• _WHAT YOU SHOULD DO_:
Please give back, word for word, only the lines starting at the one containing "proporcionar resúmenes inteligentes de" and ending at the one containing "Edge. Una vez instalada, puedes activarla" within the material below.

• _RECORDS PROVIDED_:
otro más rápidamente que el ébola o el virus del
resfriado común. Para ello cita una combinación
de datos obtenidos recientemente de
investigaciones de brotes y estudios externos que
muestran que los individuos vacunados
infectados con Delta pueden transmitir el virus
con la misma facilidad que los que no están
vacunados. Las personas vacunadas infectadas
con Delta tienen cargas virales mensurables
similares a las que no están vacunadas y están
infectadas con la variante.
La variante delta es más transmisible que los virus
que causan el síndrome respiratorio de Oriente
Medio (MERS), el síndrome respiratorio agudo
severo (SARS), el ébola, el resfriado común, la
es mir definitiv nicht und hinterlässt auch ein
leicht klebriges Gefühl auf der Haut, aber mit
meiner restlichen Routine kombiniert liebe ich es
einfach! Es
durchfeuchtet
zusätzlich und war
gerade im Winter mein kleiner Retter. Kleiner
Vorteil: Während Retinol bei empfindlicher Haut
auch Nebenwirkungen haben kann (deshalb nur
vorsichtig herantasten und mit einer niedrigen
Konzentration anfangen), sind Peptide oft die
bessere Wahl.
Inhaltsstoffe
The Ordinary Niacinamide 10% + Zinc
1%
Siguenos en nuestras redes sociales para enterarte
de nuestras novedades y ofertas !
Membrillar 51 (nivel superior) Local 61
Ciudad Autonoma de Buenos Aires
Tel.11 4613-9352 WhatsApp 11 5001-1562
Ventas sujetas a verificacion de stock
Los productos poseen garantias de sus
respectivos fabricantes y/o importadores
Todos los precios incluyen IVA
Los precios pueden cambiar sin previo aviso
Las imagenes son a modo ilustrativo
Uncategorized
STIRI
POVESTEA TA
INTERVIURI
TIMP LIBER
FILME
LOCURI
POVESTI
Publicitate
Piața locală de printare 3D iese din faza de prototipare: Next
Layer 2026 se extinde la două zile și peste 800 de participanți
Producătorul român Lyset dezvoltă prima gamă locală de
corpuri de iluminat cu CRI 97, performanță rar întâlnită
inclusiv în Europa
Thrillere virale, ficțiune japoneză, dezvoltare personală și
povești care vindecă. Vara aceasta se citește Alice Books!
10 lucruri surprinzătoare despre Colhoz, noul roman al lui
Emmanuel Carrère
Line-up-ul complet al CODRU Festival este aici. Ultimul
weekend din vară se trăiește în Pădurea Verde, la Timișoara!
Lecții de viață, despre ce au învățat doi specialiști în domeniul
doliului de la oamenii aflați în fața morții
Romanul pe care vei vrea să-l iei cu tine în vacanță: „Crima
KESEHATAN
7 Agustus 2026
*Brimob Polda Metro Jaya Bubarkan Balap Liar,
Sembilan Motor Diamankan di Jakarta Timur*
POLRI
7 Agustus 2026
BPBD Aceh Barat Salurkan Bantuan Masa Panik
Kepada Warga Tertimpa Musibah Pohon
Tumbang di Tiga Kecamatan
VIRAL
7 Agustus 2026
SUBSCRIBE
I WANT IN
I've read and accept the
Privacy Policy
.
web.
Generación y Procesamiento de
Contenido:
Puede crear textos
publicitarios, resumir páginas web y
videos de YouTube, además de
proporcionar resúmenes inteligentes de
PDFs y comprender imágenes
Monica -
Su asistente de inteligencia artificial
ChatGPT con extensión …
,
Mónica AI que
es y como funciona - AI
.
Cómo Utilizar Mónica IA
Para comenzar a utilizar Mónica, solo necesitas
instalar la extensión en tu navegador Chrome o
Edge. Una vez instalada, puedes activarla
* * *
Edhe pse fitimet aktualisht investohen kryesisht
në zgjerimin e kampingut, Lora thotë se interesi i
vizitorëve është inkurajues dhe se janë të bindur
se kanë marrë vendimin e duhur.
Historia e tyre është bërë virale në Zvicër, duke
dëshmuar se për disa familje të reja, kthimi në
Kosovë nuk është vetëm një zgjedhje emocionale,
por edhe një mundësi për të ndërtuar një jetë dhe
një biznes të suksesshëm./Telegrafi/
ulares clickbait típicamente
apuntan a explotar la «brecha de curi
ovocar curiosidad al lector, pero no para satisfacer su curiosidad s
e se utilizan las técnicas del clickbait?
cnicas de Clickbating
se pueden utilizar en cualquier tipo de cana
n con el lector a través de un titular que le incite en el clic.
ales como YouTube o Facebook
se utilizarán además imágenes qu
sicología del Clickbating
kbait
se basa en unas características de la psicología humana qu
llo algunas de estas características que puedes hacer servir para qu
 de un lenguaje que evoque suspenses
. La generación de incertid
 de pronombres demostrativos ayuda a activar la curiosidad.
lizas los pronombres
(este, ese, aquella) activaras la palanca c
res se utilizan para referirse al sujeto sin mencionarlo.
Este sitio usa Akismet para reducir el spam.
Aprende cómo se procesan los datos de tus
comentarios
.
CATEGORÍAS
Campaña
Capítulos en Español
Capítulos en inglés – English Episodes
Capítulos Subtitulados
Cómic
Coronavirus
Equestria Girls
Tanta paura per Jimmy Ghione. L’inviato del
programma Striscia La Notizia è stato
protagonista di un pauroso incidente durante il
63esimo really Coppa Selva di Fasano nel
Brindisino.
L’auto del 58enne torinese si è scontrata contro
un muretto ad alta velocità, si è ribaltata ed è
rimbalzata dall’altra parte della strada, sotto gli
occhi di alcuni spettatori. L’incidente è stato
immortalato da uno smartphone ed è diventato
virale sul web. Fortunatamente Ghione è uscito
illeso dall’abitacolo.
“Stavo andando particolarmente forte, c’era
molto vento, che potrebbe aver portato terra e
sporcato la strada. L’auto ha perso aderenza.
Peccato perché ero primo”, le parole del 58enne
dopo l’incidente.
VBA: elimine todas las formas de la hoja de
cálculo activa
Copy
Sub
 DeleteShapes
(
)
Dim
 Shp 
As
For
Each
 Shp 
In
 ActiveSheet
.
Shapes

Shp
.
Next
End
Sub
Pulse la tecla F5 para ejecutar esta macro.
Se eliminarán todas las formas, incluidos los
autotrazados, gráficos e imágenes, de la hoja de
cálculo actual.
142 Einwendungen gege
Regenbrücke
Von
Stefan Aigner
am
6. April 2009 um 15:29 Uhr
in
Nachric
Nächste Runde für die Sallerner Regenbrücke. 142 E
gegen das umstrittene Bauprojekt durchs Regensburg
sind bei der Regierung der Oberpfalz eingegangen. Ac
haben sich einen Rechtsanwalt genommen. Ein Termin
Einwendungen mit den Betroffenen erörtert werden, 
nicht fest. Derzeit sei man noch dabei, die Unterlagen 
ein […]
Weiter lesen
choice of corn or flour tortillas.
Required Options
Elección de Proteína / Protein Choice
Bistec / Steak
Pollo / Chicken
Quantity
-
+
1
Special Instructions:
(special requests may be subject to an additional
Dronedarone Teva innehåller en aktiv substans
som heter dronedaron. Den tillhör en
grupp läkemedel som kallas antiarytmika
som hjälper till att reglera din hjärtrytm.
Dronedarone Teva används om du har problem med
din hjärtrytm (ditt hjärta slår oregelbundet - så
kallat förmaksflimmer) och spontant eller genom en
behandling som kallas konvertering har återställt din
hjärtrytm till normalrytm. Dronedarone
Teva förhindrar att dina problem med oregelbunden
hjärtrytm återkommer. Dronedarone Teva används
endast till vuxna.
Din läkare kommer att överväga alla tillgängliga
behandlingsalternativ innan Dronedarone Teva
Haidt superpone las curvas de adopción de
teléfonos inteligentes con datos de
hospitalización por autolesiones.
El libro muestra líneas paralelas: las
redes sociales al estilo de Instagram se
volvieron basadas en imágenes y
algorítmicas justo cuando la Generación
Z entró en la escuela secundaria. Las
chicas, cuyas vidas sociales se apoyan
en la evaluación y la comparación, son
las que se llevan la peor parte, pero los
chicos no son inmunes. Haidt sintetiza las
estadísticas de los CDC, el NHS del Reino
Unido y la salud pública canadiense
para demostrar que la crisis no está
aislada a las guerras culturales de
---
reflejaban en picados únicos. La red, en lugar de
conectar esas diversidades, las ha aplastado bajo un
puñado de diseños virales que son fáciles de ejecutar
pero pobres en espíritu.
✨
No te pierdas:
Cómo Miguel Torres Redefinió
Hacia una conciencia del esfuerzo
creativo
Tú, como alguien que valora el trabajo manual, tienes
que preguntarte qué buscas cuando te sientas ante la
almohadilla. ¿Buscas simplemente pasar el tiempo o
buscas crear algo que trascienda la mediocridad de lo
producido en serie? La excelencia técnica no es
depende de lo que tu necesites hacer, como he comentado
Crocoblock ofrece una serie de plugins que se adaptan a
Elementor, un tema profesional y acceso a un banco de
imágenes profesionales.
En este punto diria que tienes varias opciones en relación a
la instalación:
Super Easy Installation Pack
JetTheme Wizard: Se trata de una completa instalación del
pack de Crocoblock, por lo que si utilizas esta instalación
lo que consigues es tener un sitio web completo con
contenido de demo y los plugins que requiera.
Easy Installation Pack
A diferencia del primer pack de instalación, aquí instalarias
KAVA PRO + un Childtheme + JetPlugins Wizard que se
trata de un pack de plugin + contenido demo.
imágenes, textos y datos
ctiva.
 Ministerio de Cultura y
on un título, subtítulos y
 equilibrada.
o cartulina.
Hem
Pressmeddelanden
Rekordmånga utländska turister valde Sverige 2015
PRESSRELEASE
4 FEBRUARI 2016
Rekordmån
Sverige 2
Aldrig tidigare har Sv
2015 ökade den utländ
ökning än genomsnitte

• _EXERCISE RESULT_:
proporcionar resúmenes inteligentes de
PDFs y comprender imágenes
Monica -
Su asistente de inteligencia artificial
ChatGPT con extensión …
,
Mónica AI que
es y como funciona - AI
.
Cómo Utilizar Mónica IA
Para comenzar a utilizar Mónica, solo necesitas
instalar la extensión en tu navegador Chrome o
Edge. Una vez instalada, puedes activarla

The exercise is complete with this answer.